REHOBOTH, Mass. -- Farmers in the Northeast deal with months of cold winters, but some of them are figuring out ways to make their cows more comfortable in the freezing temperatures.
Since 1919, Cabot dairy farmers have gotten up before the sun rises to get to work. There’s no sleep for the weary because their cows need year-round care, seven days a week.
However, Cabot dairy farmers are now using cutting-edge technology that incorporates environmentally friendly practices into their business to help improve animal care and increase milk production.
Consistency is vital with cows, whose ideal environmental temperature is 38 degrees.
Almeida Farms in Rehoboth, Massachusetts, invested $2 million in their smart barn technology. They can control the temperature of the barn with their smartphone.
"Quite a bit of the farm is controlled by my phone, which is really nice and always having to be here so I can check in on the cows," herdsman Katelyn Williams said. "We are always trying to keep that consistent temperature throughout the barn, and that’s really what keeps them happy."
A curtain around the barn controls helps control the temperature. Williams can adjust the curtain whenever she wants. So on a day when temperatures drop to the teens, the curtain will help keep the cows comfortable.
"We will move our curtains to kind of mirror that temperature and try to keep it at 38," Williams said. "We don’t want it to be freezing in the barn. The cows always need fresh water available to them, so we’re constantly trying to keep it right at that 30-degree mark in the wintertime."

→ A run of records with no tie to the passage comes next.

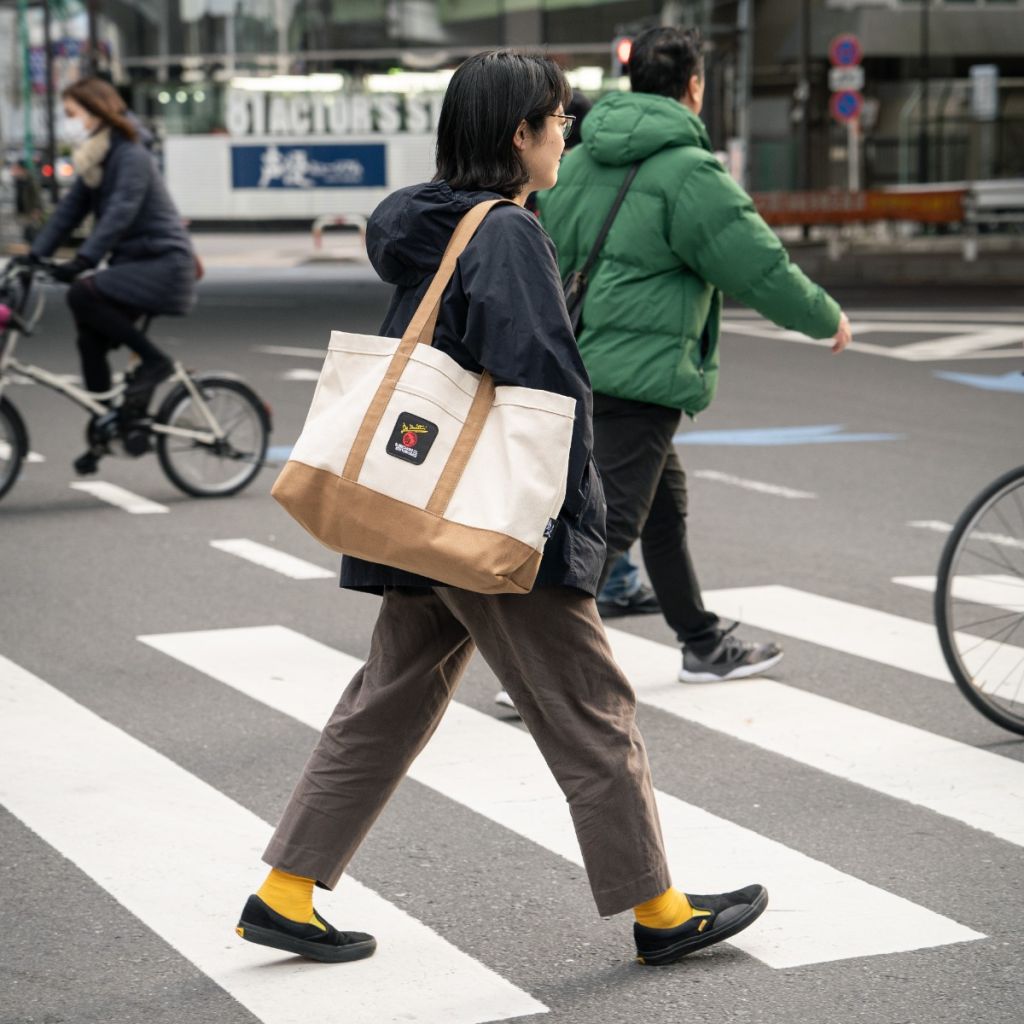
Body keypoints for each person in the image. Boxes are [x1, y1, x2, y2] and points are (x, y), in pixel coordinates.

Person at [235, 49, 767, 969]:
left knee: (387, 703)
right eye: (557, 120)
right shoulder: (508, 232)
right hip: (489, 519)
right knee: (591, 704)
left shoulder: (430, 220)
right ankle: (659, 909)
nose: (567, 134)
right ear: (518, 133)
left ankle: (285, 891)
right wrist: (571, 518)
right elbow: (543, 382)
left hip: (420, 510)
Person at [537, 27, 852, 683]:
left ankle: (700, 642)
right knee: (615, 520)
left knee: (663, 506)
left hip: (581, 358)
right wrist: (824, 318)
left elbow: (547, 250)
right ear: (695, 87)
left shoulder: (580, 158)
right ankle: (543, 669)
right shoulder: (689, 171)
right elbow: (757, 266)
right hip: (642, 373)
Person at [28, 77, 197, 474]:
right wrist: (34, 257)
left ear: (96, 110)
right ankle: (108, 426)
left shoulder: (130, 154)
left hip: (165, 265)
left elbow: (121, 210)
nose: (70, 123)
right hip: (136, 264)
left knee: (83, 293)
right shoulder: (98, 157)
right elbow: (69, 212)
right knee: (89, 340)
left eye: (72, 114)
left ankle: (155, 363)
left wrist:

Almeida Farms is one of about 700 New England- and New York-area farms that help make Cabot cheese. The creamery has farms in New York, Vermont, Connecticut, New Hampshire, Rhode Island, Massachusetts and Maine.
Williams said more farmers are turning to technology amid a labor shortage.
At Almeida Farms, the cows get milked by robots. The automated milking system gives the cows complete control over when and how often they milk each day. Each cow will typically milk three times a day, producing 10 gallons of milk daily.
Underneath the barn’s concrete, directional magnets help tell feed-pushing robots where to go. The feeder will come out every two hours to push up the feed, even at night, when no farmers are present.
"Which is a big time-saver for me and really helps to keep the feed available for the cows around the clock," Williams said.
Robots also help clean up the feed and put sawdust on the cows’ beds.
The cows also wear what Williams calls a cow "Fitbit" that tracks their habits, how much they are eating, how much they are moving and if they have a stomachache.
"The transponders around their neck are what identifies each cow as she goes into the robot, as well as that gives me quite a bit of data from day-to-day," Williams said.
The devices constantly tell Williams how much activity the cows are having and their eating time.
"It really helps me determine which cows maybe aren’t feeling their best, and I can quickly identify them," William said.
And all that feed has to go somewhere. A single cow can poop up to 30 gallons every day. A squeegee constantly scrapes manure into floor grates to clean the barn floor.
On some farms, Cabot said, the manure enters into a digester where it is converted into electricity for local homes and businesses. It can also be converted into biogas to heat water or replace propane. Liquids from the manure are also used as fertilizer for crops, while the odorless solids are used in cow bedding.
And who doesn't like a good back scratch now and then? Self-activated bristle brushes provide that to cows whenever they want, in addition to keeping them clean.